THE Government's €15bn Budget target could already be out of date -- based on gloomy new forecasts from Davy Research.
However, analysts at the stockbroker do expect interest rates on Irish bonds to fall next year, as the country moves into surplus in its dealings with the rest of the world.
Davy has slashed its forecasts for all the main elements of the economy since its previous forecast. It now expects private consumption to fall again next year; down 0.8pc, instead of the previous forecast of a 2.7pc increase.
Investment and government consumption will also hamper growth, with public purchases of goods and services falling by 4.7pc, compared with a previously forecast 2pc drop.
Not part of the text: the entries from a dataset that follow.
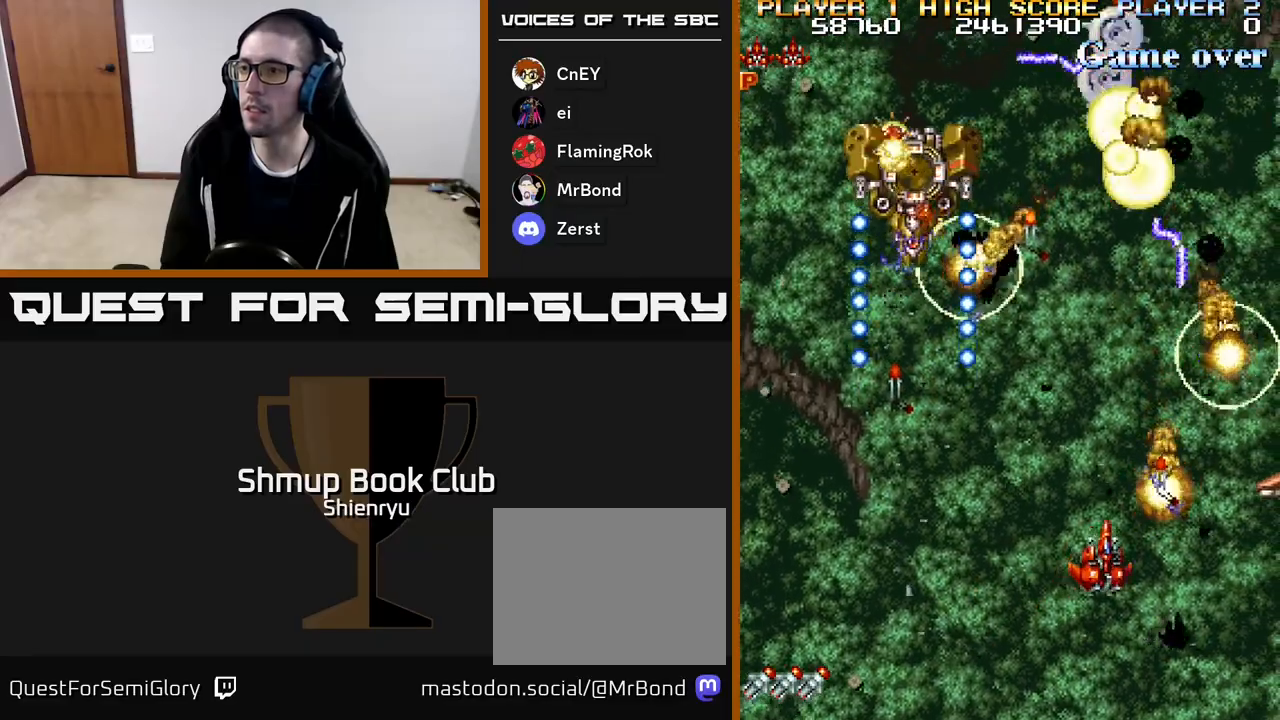
{"buttons": ["A", "R2", "DPAD_RIGHT"], "events": [[17, "DPAD_LEFT", "down"], [33, "A", "up"], [33, "R2", "up"], [100, "A", "down"], [100, "R2", "down"], [150, "DPAD_DOWN", "down"], [167, "DPAD_LEFT", "up"], [200, "A", "up"], [217, "DPAD_RIGHT", "down"], [217, "R2", "up"], [283, "A", "down"], [283, "R2", "down"], [300, "DPAD_DOWN", "up"], [367, "A", "up"], [383, "R2", "up"], [467, "A", "down"], [467, "R2", "down"]]}
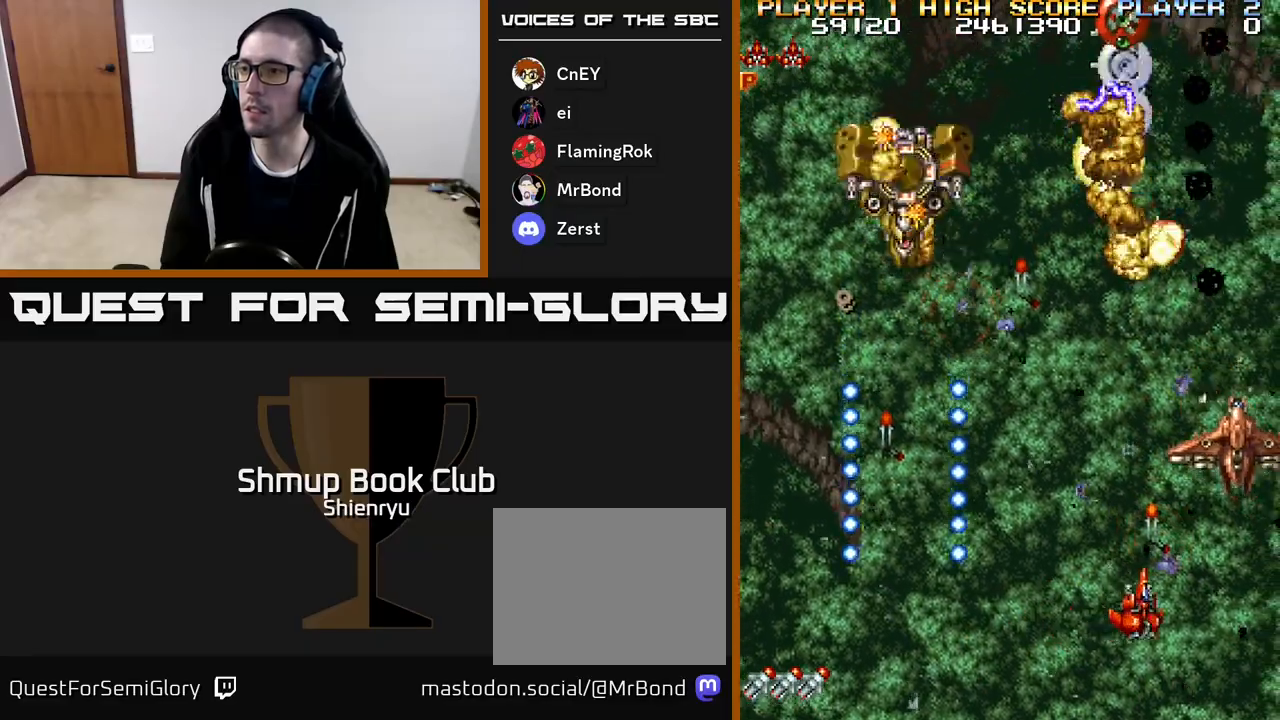
{"buttons": ["A", "R2", "DPAD_DOWN"]}
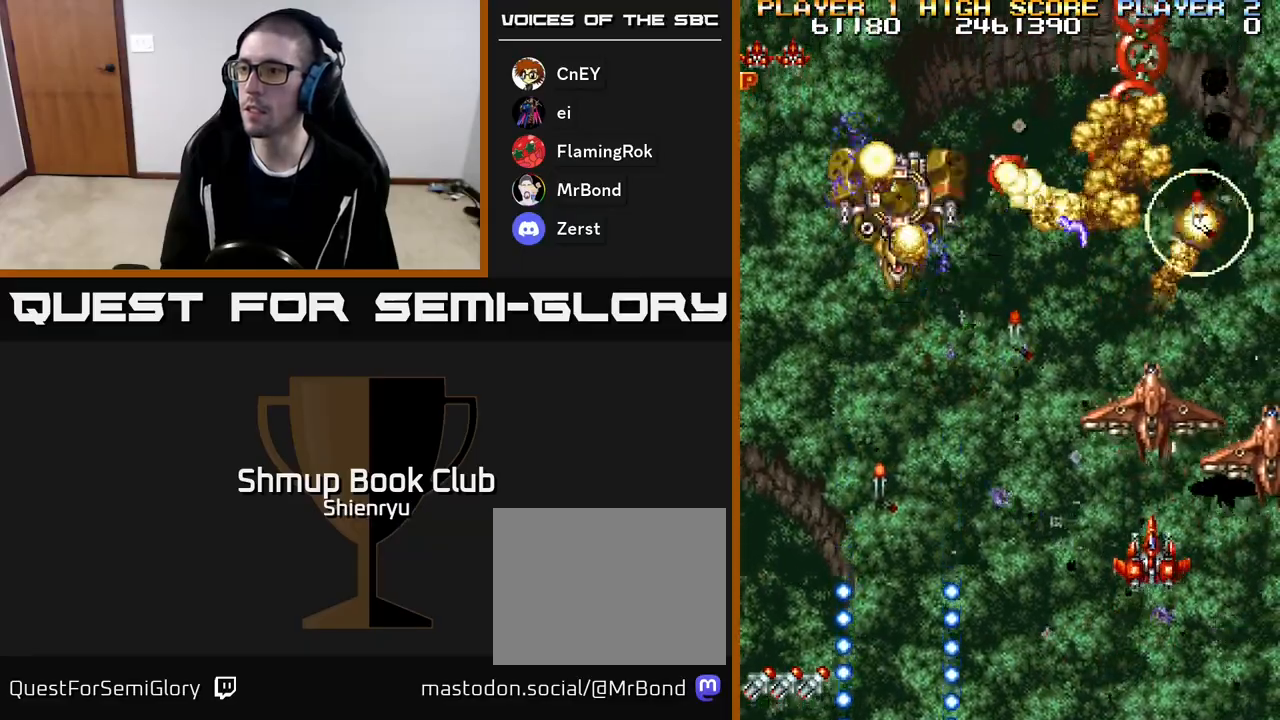
{"buttons": ["A", "R2", "DPAD_LEFT"], "events": [[67, "A", "up"], [83, "R2", "up"], [100, "DPAD_LEFT", "down"], [133, "A", "down"], [150, "R2", "down"], [183, "DPAD_LEFT", "up"], [217, "DPAD_RIGHT", "down"], [233, "A", "up"], [250, "R2", "up"], [300, "A", "down"], [317, "DPAD_RIGHT", "up"], [317, "R2", "down"], [333, "DPAD_DOWN", "up"], [350, "DPAD_LEFT", "down"], [400, "A", "up"], [417, "R2", "up"], [450, "A", "down"], [467, "R2", "down"]]}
Even export growth will be lower -- at 4.9pc instead of the earlier 6pc.
The 2011 forecasts are gloomier than those from the ESRI on which the Government is basing its budgetary plans. The ESRI expected GNP growth of 2pc and 2.25pc in GDP.
Davy says growth will return to the economy in 2011, with national income (GNP) up 1.2pc. But this will not be enough to restore this year's expected 1.5pc contraction.
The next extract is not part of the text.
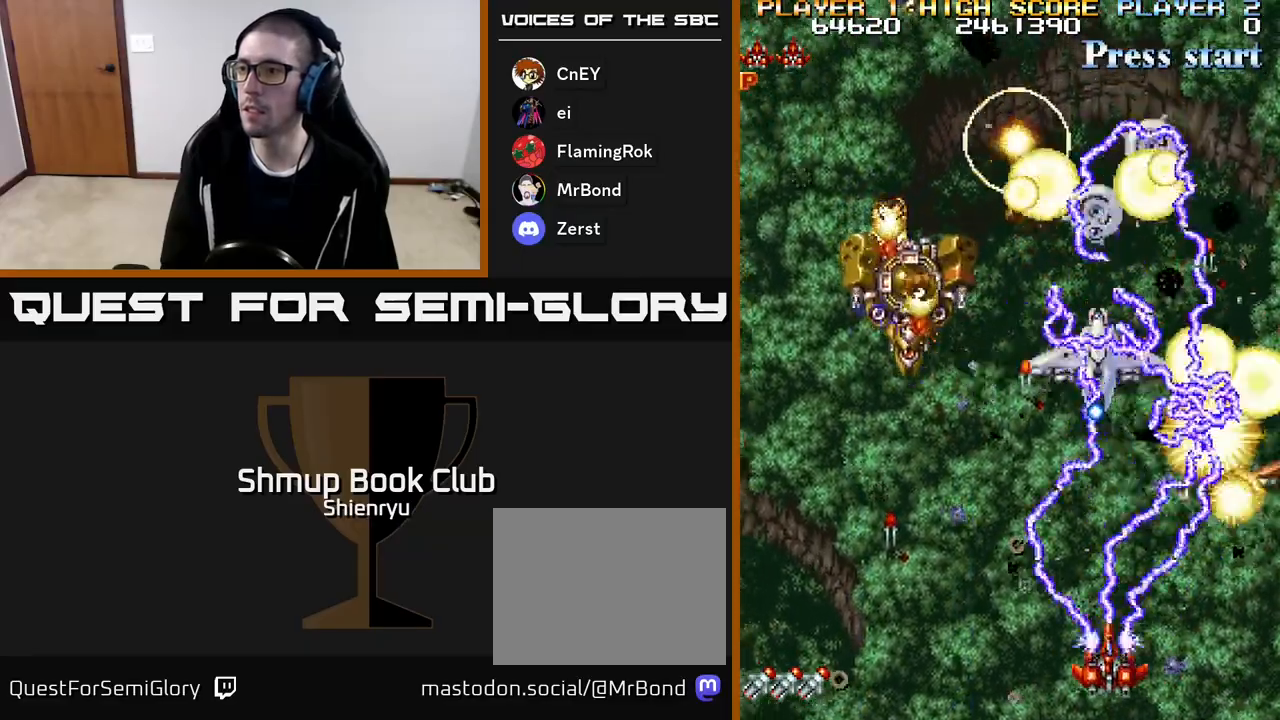
{"buttons": ["DPAD_UP", "DPAD_LEFT"], "events": [[67, "A", "up"], [100, "R2", "up"], [183, "R2", "down"], [200, "A", "down"], [317, "A", "up"], [317, "R2", "up"], [450, "DPAD_UP", "down"]]}
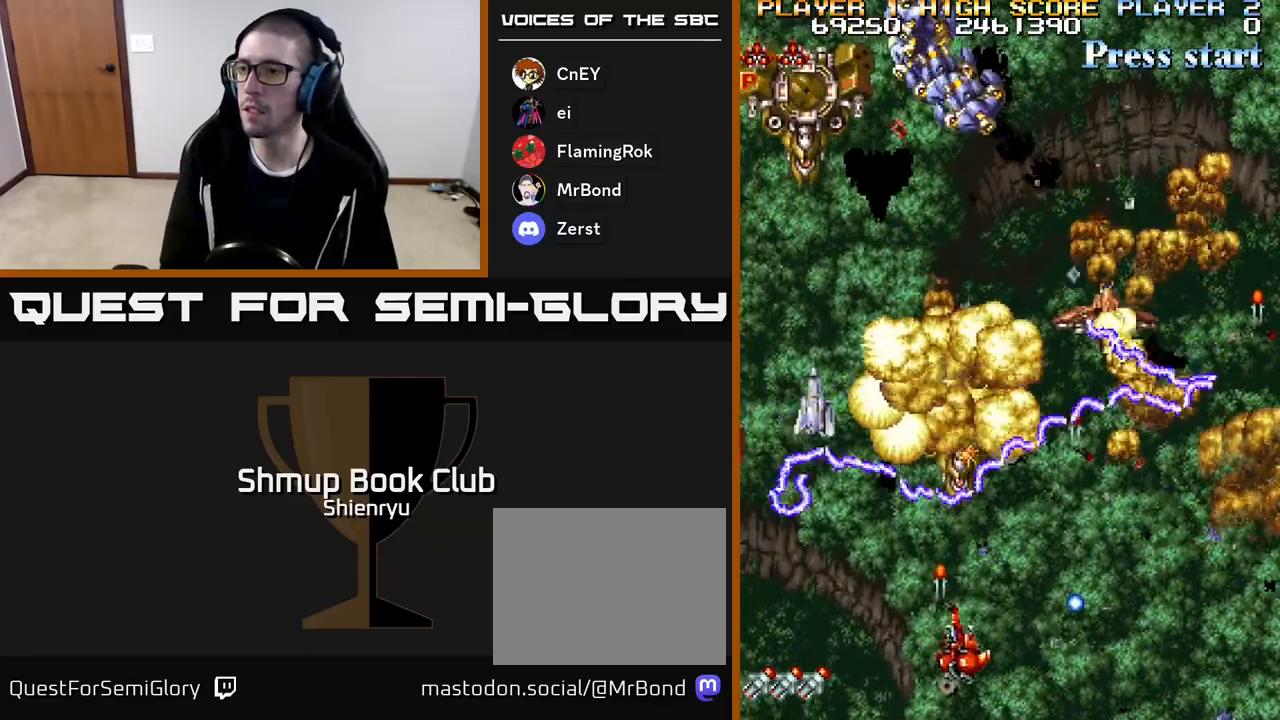
{"buttons": ["A", "R2", "DPAD_DOWN", "DPAD_RIGHT"]}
Total output (GDP), which includes multinational profits, is expected to rise 1.9pc in 2011, after a marginal increase this year.
Davy economist Aidan Corcoran says government cutbacks will weigh on consumer spending power and sentiment but the impact should not be exaggerated.
"The end of nominal wage declines, combined with a gradual bottoming in employment, will allow consumption to begin a substantive recovery in the second half of 2011," he says.
"The effect on growth of fiscal cuts will be negative, but the magnitude should not be overstated.
"Some part of this negative effect will have been seen already in this year's declining real consumption. The high savings ratio shows a private sector keen to pay down excessive debt, which will provide upside to consumption expenditure when employment prospects improve.
"Aggressive fiscal consolidation will limit growth in 2011 but will enable a stronger recovery thereafter," the report says.
Next year should see a return to surplus in the country's current balance of payments with the rest of the world. Because this means the public and private sectors together are no longer borrowing from abroad, Ireland's ability to service national debt will improve, Davy says.
"This will contribute to a likely fall in yields on new debt issued in 2011 relative to recent high levels.
"The correction has been dramatic, and we believe a surging trade surplus will fully offset negative net factor payments in 2011, despite still high government borrowing costs adding to these payments," it says.